● Exercícios
a: De acordo com o texto de origem, o que o megaevento exigia além de denunciar o regime do apartheid?
b: Transcreva palavra por palavra o trecho do texto de origem que vai de "Arquivo Aberto" até "corri para lá.", incluindo essas palavras.

Saltar para o conteúdo principal Saltar para o menu
 
 

Lista de textos do jornal de hoje Navegue por editoria

Ilustrissima

  • Tamanho da Letra  
  • Comunicar Erros  
  • Imprimir  

Arquivo Aberto

MEMÓRIAS QUE VIRAM HISTÓRIAS

Jardim das delícias

Londres, 1986

Nicolau Sevcenko

Olho pela janela do alto do prédio da Biblioteca Central da Universidade de Londres e vejo uma cena fantástica. Por todo o jardim externo até a esquina, onde fica o Diretório Central dos Estudantes, a ULU (University of London Union), havia se espalhado uma massa extravagante de formas, cores, materiais e um mundo de gente trabalhando em agitação festiva, sob o sol do verão.

Vista do alto daquele depósito cinzento de livros empoeirados, era a visão do "jardim das delícias". Larguei tudo e corri para lá.

Eu sabia o que era. Desde o final do semestre letivo, não se falava de outra coisa que a organização de um megaevento para denunciar o regime do apartheid na África do Sul, exigindo a imediata libertação de Nelson Mandela. Não tinha apenas a ver com um país em particular, uma injustiça atroz e um regime especialmente repugnante. Àquela altura o caso assumia uma proporção simbólica em escala mundial, já nos estertores da Guerra Fria, com o governo sul-africano municiando grupos de extrema direita e encarnando o arqui-inimigo do mundo pós-colonial e das comunidades discriminadas, oprimidas e espoliadas por toda parte.

● Conteúdo da listagem
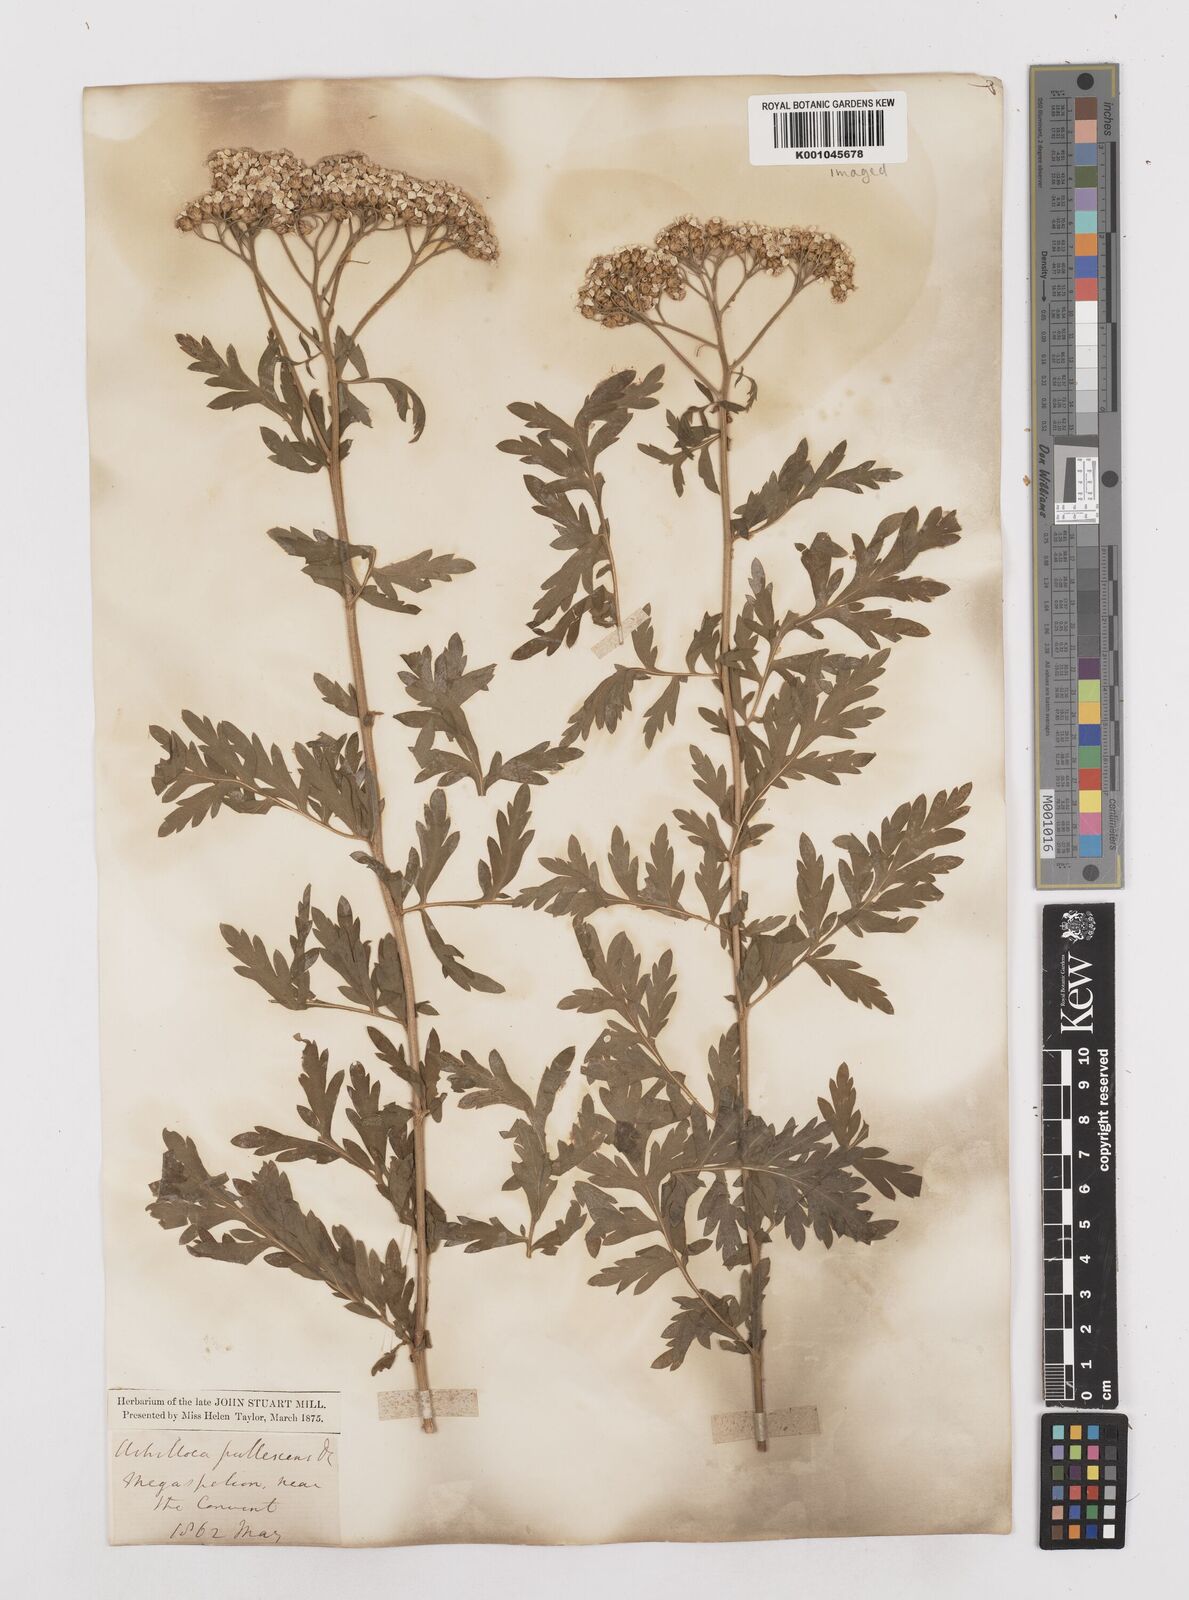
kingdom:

● Gabarito
a: A imediata libertação de Nelson Mandela.

b:
Arquivo Aberto

MEMÓRIAS QUE VIRAM HISTÓRIAS

Jardim das delícias

Londres, 1986

Nicolau Sevcenko

Olho pela janela do alto do prédio da Biblioteca Central da Universidade de Londres e vejo uma cena fantástica. Por todo o jardim externo até a esquina, onde fica o Diretório Central dos Estudantes, a ULU (University of London Union), havia se espalhado uma massa extravagante de formas, cores, materiais e um mundo de gente trabalhando em agitação festiva, sob o sol do verão.

Vista do alto daquele depósito cinzento de livros empoeirados, era a visão do "jardim das delícias". Larguei tudo e corri para lá.